Small Increases in Physical Activity Can Decrease Risk of Cardiovascular Disease

Recent data evaluates the relationship between exercise volume and reductions in cardiovascular risk.

Small amounts of physical activity are associated with a significant decreased risk of cardiovascular disease (CVD) even in individuals with an inactive lifestyle, according to research published in the Journal of the American College of Cardiology.

Regular physical activity and exercise training have been shown to improve CV health and decrease CVD and CV mortality. In this meta-analysis, researchers examined the benefits of exercise volume and intensity with CV risk. They found that the association between physical activity and CVD is curvilinear, which indicates that even a slight change from an inactive lifestyle to a mild or moderately active lifestyle can significantly reduce the risk of CVD, while further increasing exercise volumes will produce a smaller risk reduction.

Specifically, high-intensity interval training (≥6.0 metabolic equivalent of task [METs]) leads to greater improvements in cardiorespiratory fitness when compared with moderate intensity activities (3.0-5.9 METs of energy expenditure). MET score uses exercise intensity (a multiple of the resting metabolic rate) from the Compendium for Physical Activities multiplied by an assessment of frequency (sessions per week) and duration (hours per week) to calculate the exercise volume in MET-h/week.

The maximal risk reduction for CVD mortality was placed at 41 MET-hr/week, which is 3.5 to 4 times greater than the recommended volume and equals 547 minutes per week of moderate-intensity exercise at 4.5 METs or 289 minutes per week of vigorous-intensity exercise at 8.5 METs. Risk of CVD mortality was reduced by 45% in individuals who performed exercise at this volume (hazard ratio [HR]: 0.55; 95% confidence interval [CI]: 0.46-0.66) compared with inactive controls. Beyond 11 MET-hr per week, there was no observed further CVD risk reduction in vigorous-intensity exercise.

Patients with established CVD can also reduce the risk of recurrent CVD events with physical activity. Guidelines from the American College of Cardiology and American Heart Association recommend 30 to 60 minutes of moderate-intensity activity per day for healthy adults. In addition, a meta-analysis of 504 studies suggests that adding resistance exercise to aerobic exercise produces improvements in muscle strength and body fat compared with aerobic exercise alone.

“Adding strength training to aerobic programs tends to produce larger increases in cardiopulmonary fitness and improvements in quality of life (QOL) in patients with CVD,” the authors wrote. “Increased QOL may occur because the increase in exercise capacity and strength increase self-confidence and independence after a CVD event.”

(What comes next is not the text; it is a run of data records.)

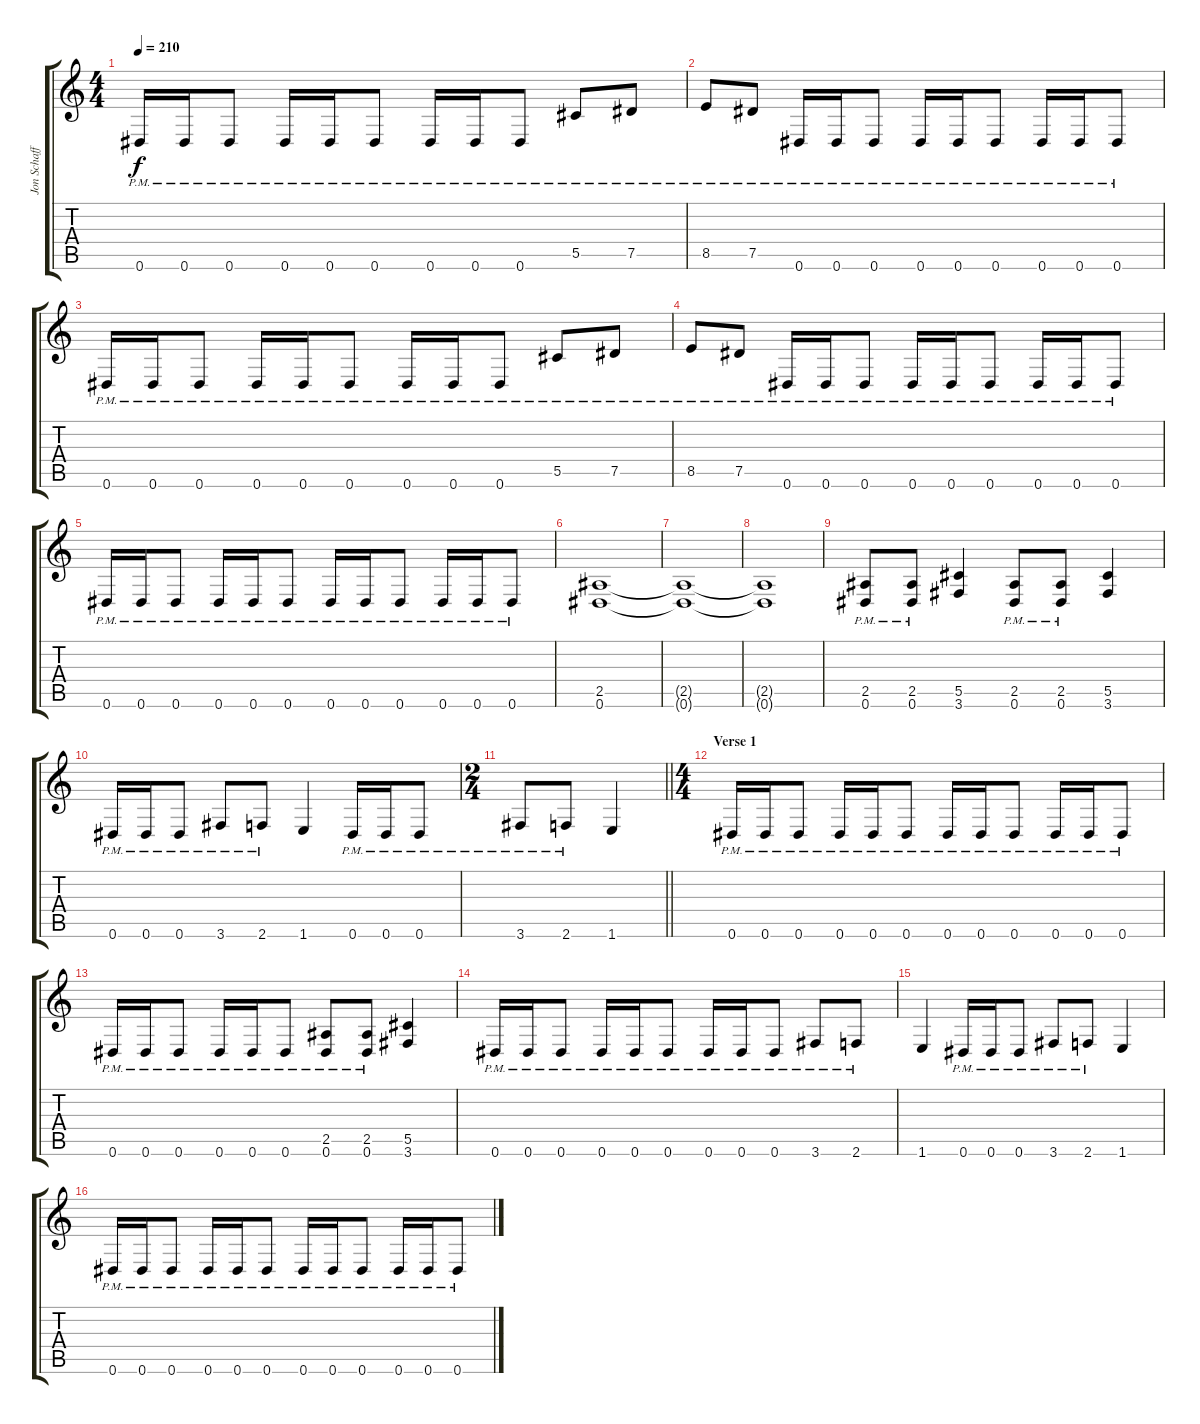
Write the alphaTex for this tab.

\track ("Jon Schaffer" "Jon Schaff") {instrument distortionguitar}
\staff {score tabs}
\tuning (Eb4 Bb3 Gb3 Db3 Ab2 Eb2) {hide}
\ts (4 4)
\tempo 210
\clef g2
\ks c
0.6{pm}.16{dy f} 0.6{pm}.16 0.6{pm}.8 0.6{pm}.16 0.6{pm}.16 0.6{pm}.8 0.6{pm}.16 0.6{pm}.16 0.6{pm}.8 5.5{pm}.8 7.5{pm}.8 |
8.5{pm}.8 7.5{pm}.8 0.6{pm}.16 0.6{pm}.16 0.6{pm}.8 0.6{pm}.16 0.6{pm}.16 0.6{pm}.8 0.6{pm}.16 0.6{pm}.16 0.6{pm}.8 |
0.6{pm}.16 0.6{pm}.16 0.6{pm}.8 0.6{pm}.16 0.6{pm}.16 0.6{pm}.8 0.6{pm}.16 0.6{pm}.16 0.6{pm}.8 5.5{pm}.8 7.5{pm}.8 |
8.5{pm}.8 7.5{pm}.8 0.6{pm}.16 0.6{pm}.16 0.6{pm}.8 0.6{pm}.16 0.6{pm}.16 0.6{pm}.8 0.6{pm}.16 0.6{pm}.16 0.6{pm}.8 |
0.6{pm}.16 0.6{pm}.16 0.6{pm}.8 0.6{pm}.16 0.6{pm}.16 0.6{pm}.8 0.6{pm}.16 0.6{pm}.16 0.6{pm}.8 0.6{pm}.16 0.6{pm}.16 0.6{pm}.8 |
(2.5 0.6).1 |
(2.5{t} 0.6{t}).1 |
(2.5{t} 0.6{t}).1 |
(2.5{pm} 0.6{pm}).8 (2.5{pm} 0.6{pm}).8 (5.5 3.6).4 (2.5{pm} 0.6{pm}).8 (2.5{pm} 0.6{pm}).8 (5.5 3.6).4 |
0.6{pm}.16 0.6{pm}.16 0.6{pm}.8 3.6{pm}.8 2.6{pm}.8 1.6.4 0.6{pm}.16 0.6{pm}.16 0.6{pm}.8 |
\ts (2 4)
\barLineRight lightlight
3.6{pm}.8 2.6{pm}.8 1.6.4 |
\ts (4 4)
\section ("" "Verse 1")
0.6{pm}.16 0.6{pm}.16 0.6{pm}.8 0.6{pm}.16 0.6{pm}.16 0.6{pm}.8 0.6{pm}.16 0.6{pm}.16 0.6{pm}.8 0.6{pm}.16 0.6{pm}.16 0.6{pm}.8 |
0.6{pm}.16 0.6{pm}.16 0.6{pm}.8 0.6{pm}.16 0.6{pm}.16 0.6{pm}.8 (2.5{pm} 0.6{pm}).8 (2.5{pm} 0.6{pm}).8 (5.5 3.6).4 |
0.6{pm}.16 0.6{pm}.16 0.6{pm}.8 0.6{pm}.16 0.6{pm}.16 0.6{pm}.8 0.6{pm}.16 0.6{pm}.16 0.6{pm}.8 3.6{pm}.8 2.6{pm}.8 |
1.6.4 0.6{pm}.16 0.6{pm}.16 0.6{pm}.8 3.6{pm}.8 2.6{pm}.8 1.6.4 |
0.6{pm}.16 0.6{pm}.16 0.6{pm}.8 0.6{pm}.16 0.6{pm}.16 0.6{pm}.8 0.6{pm}.16 0.6{pm}.16 0.6{pm}.8 0.6{pm}.16 0.6{pm}.16 0.6{pm}.8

In patients who experienced myocardial infarction, exercise-based rehabilitation demonstrated a lower risk of all-cause mortality (odds ratio [OR]: 0.74; 95% CI: 0.58-0.95), CVD mortality (OR: 0.61; 95% CI: 0.40-0.91), cardiac mortality (OR: 0.64; 95% CI: 0.46-0.88), and reinfarction (OR: 0.54; 95% CI: 0.38-0.76). Similar results were seen in patients with coronary heart disease (all-cause and CVD mortality reductions; relative risk [RR]: 0.87; 95% CI: 0.75-0.99 and RR: 0.75; 95% CI: 0.63-0.87, respectively).

While exercise and training programs appear to benefit most people, researchers did acknowledge the possibility of individuals with genetic predispositions for CVD who should not exercise excessively. These individuals may have desmosomal proteins associated with right ventricular cardiomyopathy presented in earlier in life and showed signs of more severe disease than individuals with similar genetic mutations but whose lifestyles are less physically active.

“The available evidence should prompt clinicians to strongly recommend low and moderate exercise training for the majority of our patients,” the authors concluded. “Equally important are the initiatives to promote population health at large through physical activity across the life span, as it modulates behavior from childhood into adult life.”


Eijsvogels T, Molossi S, Lee D, Emery M, Thompson P. Exercise at the Extremes: The Amount of Exercise to Reduce Cardiovascular Events. J Am Coll Cardiol. 2016; 67(3):316-329. doi: 10.1016/j.jacc.2015.11.034.